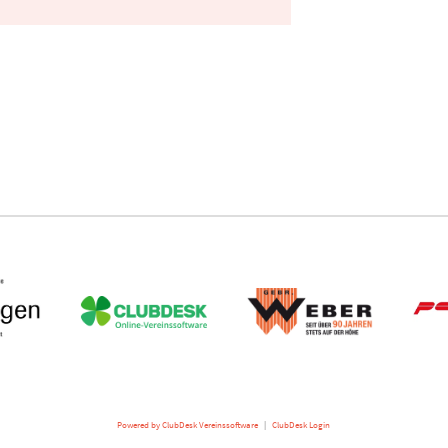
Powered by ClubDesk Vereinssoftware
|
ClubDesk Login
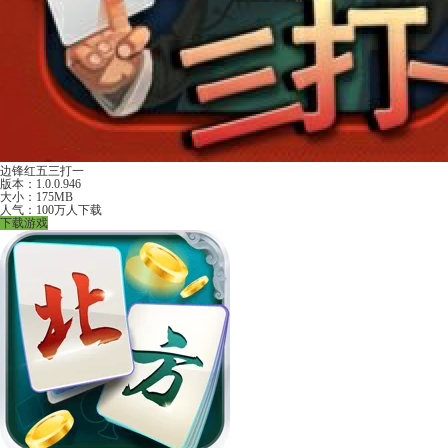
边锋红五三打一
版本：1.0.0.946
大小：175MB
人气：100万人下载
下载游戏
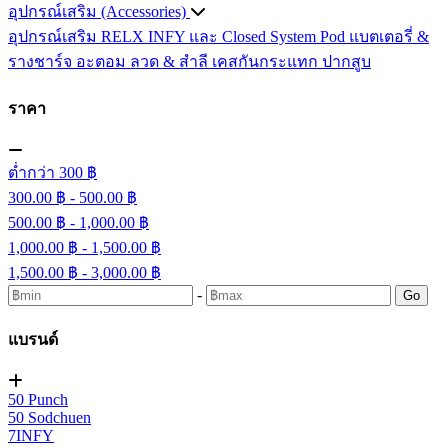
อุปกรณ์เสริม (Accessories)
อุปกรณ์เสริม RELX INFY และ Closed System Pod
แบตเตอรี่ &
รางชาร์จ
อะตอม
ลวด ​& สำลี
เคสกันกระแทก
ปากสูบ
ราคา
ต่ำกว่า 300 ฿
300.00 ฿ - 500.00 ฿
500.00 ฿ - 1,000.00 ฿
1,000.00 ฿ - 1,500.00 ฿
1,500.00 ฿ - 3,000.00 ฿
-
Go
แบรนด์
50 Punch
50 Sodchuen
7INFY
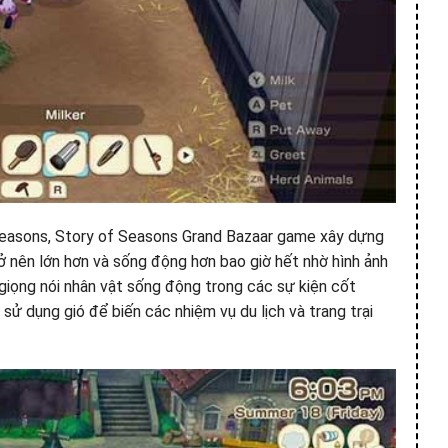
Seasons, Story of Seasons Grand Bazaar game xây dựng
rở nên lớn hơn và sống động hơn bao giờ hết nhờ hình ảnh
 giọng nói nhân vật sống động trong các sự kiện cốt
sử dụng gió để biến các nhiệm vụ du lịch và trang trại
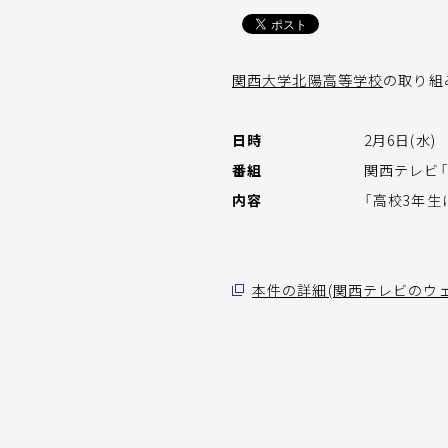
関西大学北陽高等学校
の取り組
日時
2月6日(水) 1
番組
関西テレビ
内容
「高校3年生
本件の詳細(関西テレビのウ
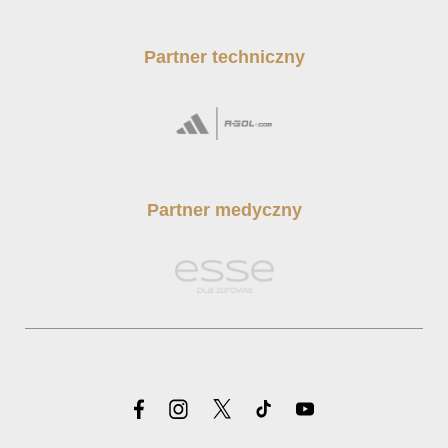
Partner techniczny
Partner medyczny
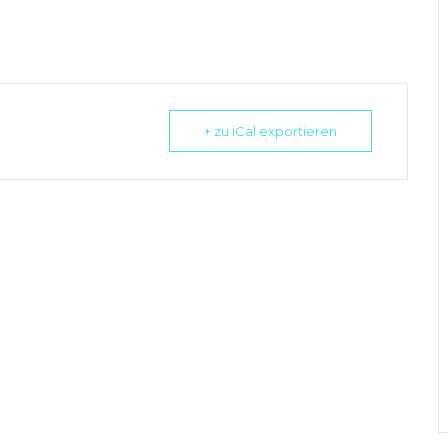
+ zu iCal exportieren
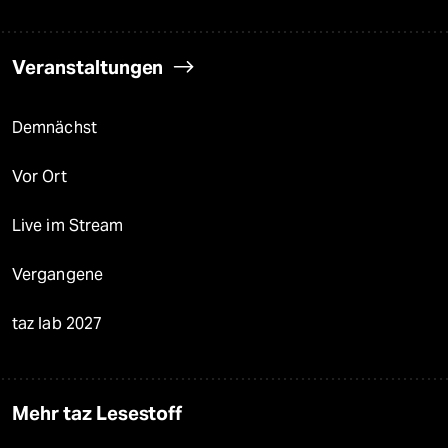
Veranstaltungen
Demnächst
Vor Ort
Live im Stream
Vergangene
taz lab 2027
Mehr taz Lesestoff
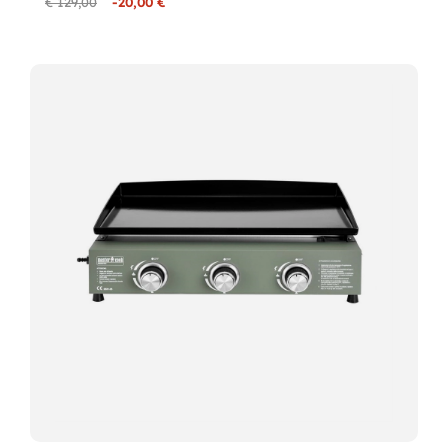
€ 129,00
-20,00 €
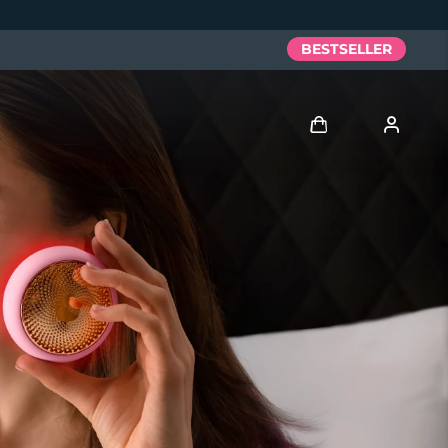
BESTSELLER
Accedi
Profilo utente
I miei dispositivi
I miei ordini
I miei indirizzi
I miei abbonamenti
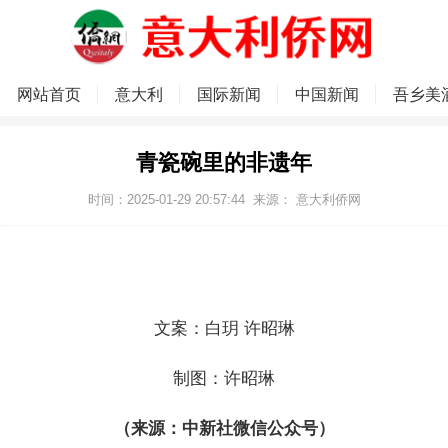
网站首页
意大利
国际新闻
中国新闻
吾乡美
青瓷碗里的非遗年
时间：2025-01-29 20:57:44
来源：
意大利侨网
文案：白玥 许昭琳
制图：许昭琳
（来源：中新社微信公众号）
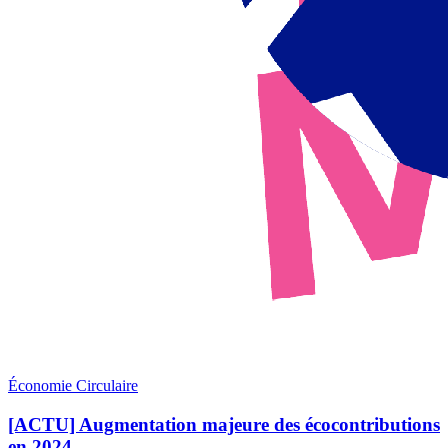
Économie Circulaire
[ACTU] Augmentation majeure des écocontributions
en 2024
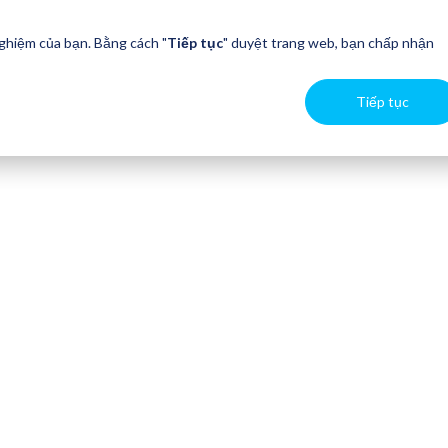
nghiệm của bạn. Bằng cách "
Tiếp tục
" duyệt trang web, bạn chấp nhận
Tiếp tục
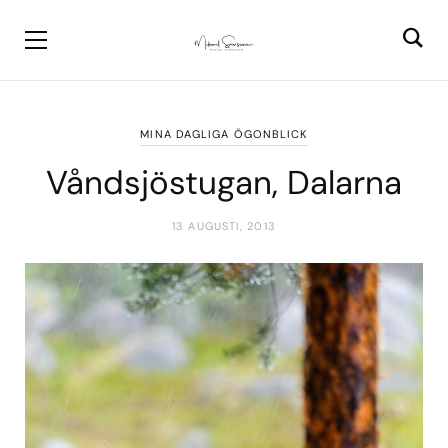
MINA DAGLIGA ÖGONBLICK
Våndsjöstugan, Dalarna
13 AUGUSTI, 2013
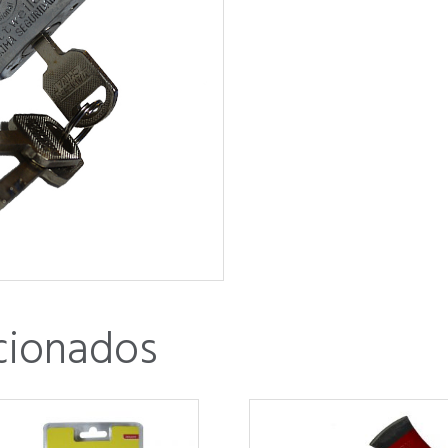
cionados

========================================================================

:: Exercise description ::
Every line of the data above should be returned exactly, with the pictures removed.

:: Exercise solution ::
Powered by ClubDesk Vereinssoftware
|
ClubDesk Login
边锋红五三打一
版本：1.0.0.946
大小：175MB
人气：100万人下载
下载游戏
อุปกรณ์เสริม (Accessories)
อุปกรณ์เสริม RELX INFY และ Closed System Pod
แบตเตอรี่ &
รางชาร์จ
อะตอม
ลวด ​& สำลี
เคสกันกระแทก
ปากสูบ
ราคา
ต่ำกว่า 300 ฿
300.00 ฿ - 500.00 ฿
500.00 ฿ - 1,000.00 ฿
1,000.00 ฿ - 1,500.00 ฿
1,500.00 ฿ - 3,000.00 ฿
-
Go
แบรนด์
50 Punch
50 Sodchuen
7INFY
Seasons, Story of Seasons Grand Bazaar game xây dựng
rở nên lớn hơn và sống động hơn bao giờ hết nhờ hình ảnh
 giọng nói nhân vật sống động trong các sự kiện cốt
sử dụng gió để biến các nhiệm vụ du lịch và trang trại
関西大学北陽高等学校
の取り組
日時
2月6日(水) 1
番組
関西テレビ
内容
「高校3年生
本件の詳細(関西テレビのウ
Partner techniczny
Partner medyczny
+ zu iCal exportieren
Veranstaltungen
Demnächst
Vor Ort
Live im Stream
Vergangene
taz lab 2027
Mehr taz Lesestoff
€ 129,00
-20,00 €
BESTSELLER
Accedi
Profilo utente
I miei dispositivi
I miei ordini
I miei indirizzi
I miei abbonamenti
网站首页
意大利
国际新闻
中国新闻
吾乡美
青瓷碗里的非遗年
时间：2025-01-29 20:57:44
来源：
意大利侨网
文案：白玥 许昭琳
制图：许昭琳
（来源：中新社微信公众号）
Économie Circulaire
[ACTU] Augmentation majeure des écocontributions
en 2024
nghiệm của bạn. Bằng cách "
Tiếp tục
" duyệt trang web, bạn chấp nhận
Tiếp tục
MINA DAGLIGA ÖGONBLICK
Våndsjöstugan, Dalarna
13 AUGUSTI, 2013
cionados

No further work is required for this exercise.